# How to complete this task:
If a line below contains the string "domestic", copy it out.

[Collected data]
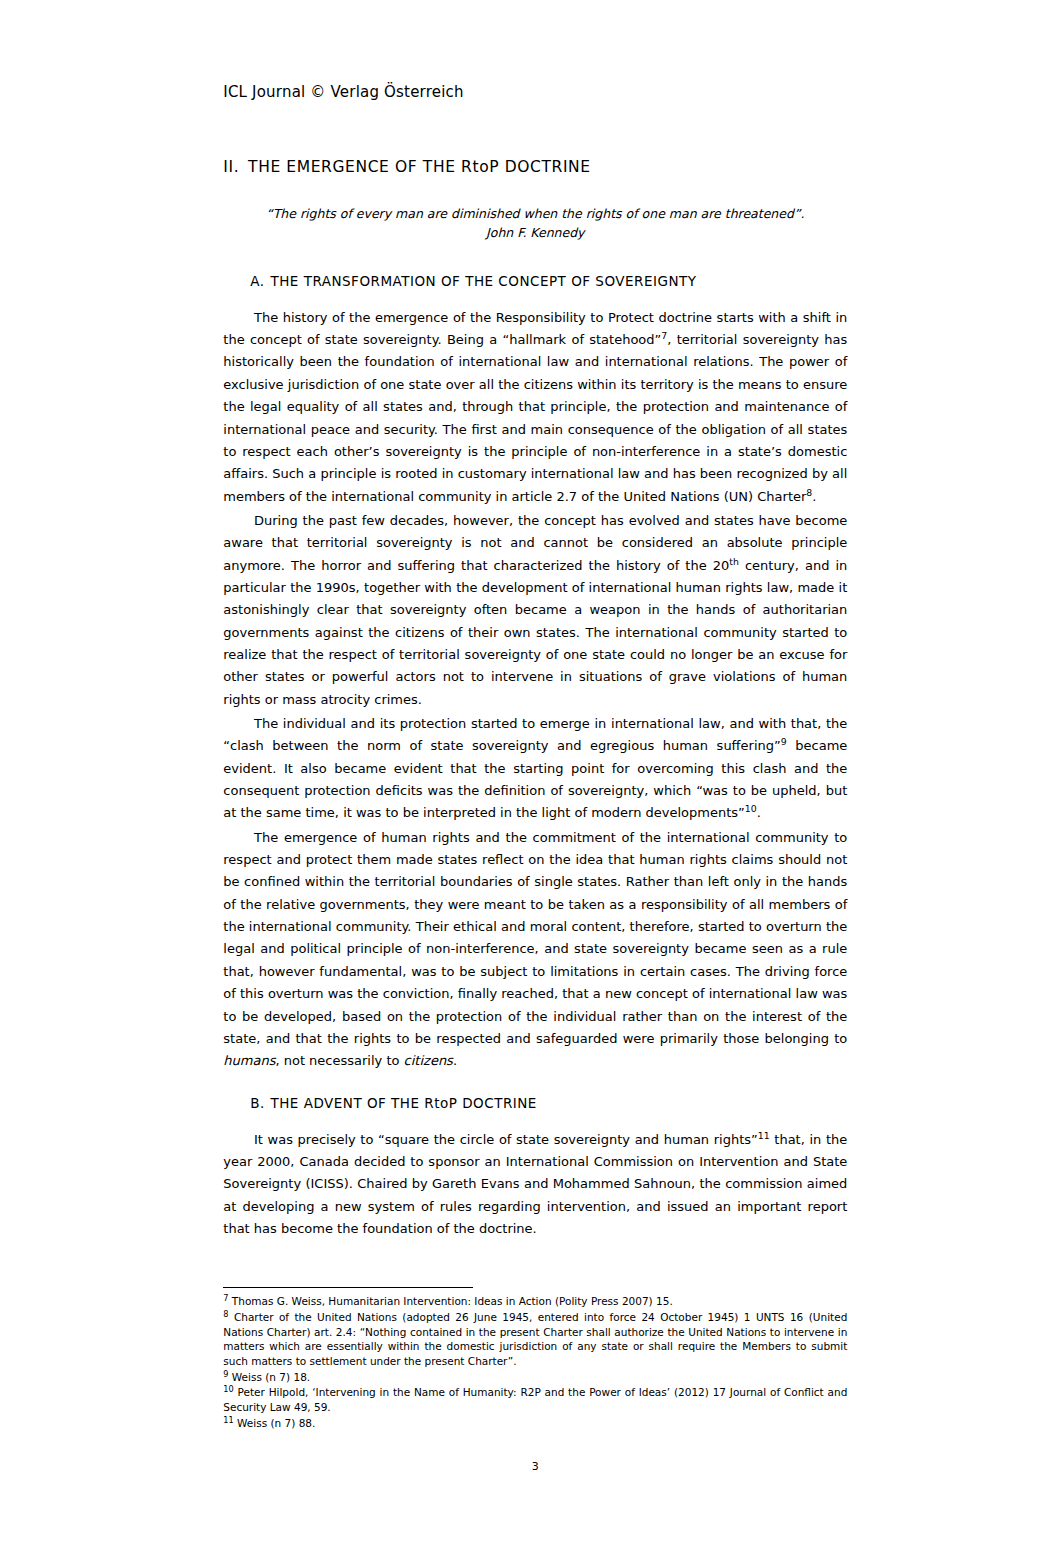ICL Journal © Verlag Österreich
II. THE EMERGENCE OF THE RtoP DOCTRINE
“The rights of every man are diminished when the rights of one man are threatened”. John F. Kennedy
A. THE TRANSFORMATION OF THE CONCEPT OF SOVEREIGNTY
The history of the emergence of the Responsibility to Protect doctrine starts with a shift in the concept of state sovereignty. Being a “hallmark of statehood”7, territorial sovereignty has historically been the foundation of international law and international relations. The power of exclusive jurisdiction of one state over all the citizens within its territory is the means to ensure the legal equality of all states and, through that principle, the protection and maintenance of international peace and security. The first and main consequence of the obligation of all states to respect each other’s sovereignty is the principle of non-interference in a state’s domestic affairs. Such a principle is rooted in customary international law and has been recognized by all members of the international community in article 2.7 of the United Nations (UN) Charter8.
During the past few decades, however, the concept has evolved and states have become aware that territorial sovereignty is not and cannot be considered an absolute principle anymore. The horror and suffering that characterized the history of the 20th century, and in particular the 1990s, together with the development of international human rights law, made it astonishingly clear that sovereignty often became a weapon in the hands of authoritarian governments against the citizens of their own states. The international community started to realize that the respect of territorial sovereignty of one state could no longer be an excuse for other states or powerful actors not to intervene in situations of grave violations of human rights or mass atrocity crimes.
The individual and its protection started to emerge in international law, and with that, the “clash between the norm of state sovereignty and egregious human suffering”9 became evident. It also became evident that the starting point for overcoming this clash and the consequent protection deficits was the definition of sovereignty, which “was to be upheld, but at the same time, it was to be interpreted in the light of modern developments”10.
The emergence of human rights and the commitment of the international community to respect and protect them made states reflect on the idea that human rights claims should not be confined within the territorial boundaries of single states. Rather than left only in the hands of the relative governments, they were meant to be taken as a responsibility of all members of the international community. Their ethical and moral content, therefore, started to overturn the legal and political principle of non-interference, and state sovereignty became seen as a rule that, however fundamental, was to be subject to limitations in certain cases. The driving force of this overturn was the conviction, finally reached, that a new concept of international law was to be developed, based on the protection of the individual rather than on the interest of the state, and that the rights to be respected and safeguarded were primarily those belonging to humans, not necessarily to citizens.
B. THE ADVENT OF THE RtoP DOCTRINE
It was precisely to “square the circle of state sovereignty and human rights”11 that, in the year 2000, Canada decided to sponsor an International Commission on Intervention and State Sovereignty (ICISS). Chaired by Gareth Evans and Mohammed Sahnoun, the commission aimed at developing a new system of rules regarding intervention, and issued an important report that has become the foundation of the doctrine.
7 Thomas G. Weiss, Humanitarian Intervention: Ideas in Action (Polity Press 2007) 15.
8 Charter of the United Nations (adopted 26 June 1945, entered into force 24 October 1945) 1 UNTS 16 (United Nations Charter) art. 2.4: “Nothing contained in the present Charter shall authorize the United Nations to intervene in matters which are essentially within the domestic jurisdiction of any state or shall require the Members to submit such matters to settlement under the present Charter”.
9 Weiss (n 7) 18.
10 Peter Hilpold, ‘Intervening in the Name of Humanity: R2P and the Power of Ideas’ (2012) 17 Journal of Conflict and Security Law 49, 59.
11 Weiss (n 7) 88.
3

# Response area:
The history of the emergence of the Responsibility to Protect doctrine starts with a shift in the concept of state sovereignty. Being a “hallmark of statehood”7, territorial sovereignty has historically been the foundation of international law and international relations. The power of exclusive jurisdiction of one state over all the citizens within its territory is the means to ensure the legal equality of all states and, through that principle, the protection and maintenance of international peace and security. The first and main consequence of the obligation of all states to respect each other’s sovereignty is the principle of non-interference in a state’s domestic affairs. Such a principle is rooted in customary international law and has been recognized by all members of the international community in article 2.7 of the United Nations (UN) Charter8.
8 Charter of the United Nations (adopted 26 June 1945, entered into force 24 October 1945) 1 UNTS 16 (United Nations Charter) art. 2.4: “Nothing contained in the present Charter shall authorize the United Nations to intervene in matters which are essentially within the domestic jurisdiction of any state or shall require the Members to submit such matters to settlement under the present Charter”.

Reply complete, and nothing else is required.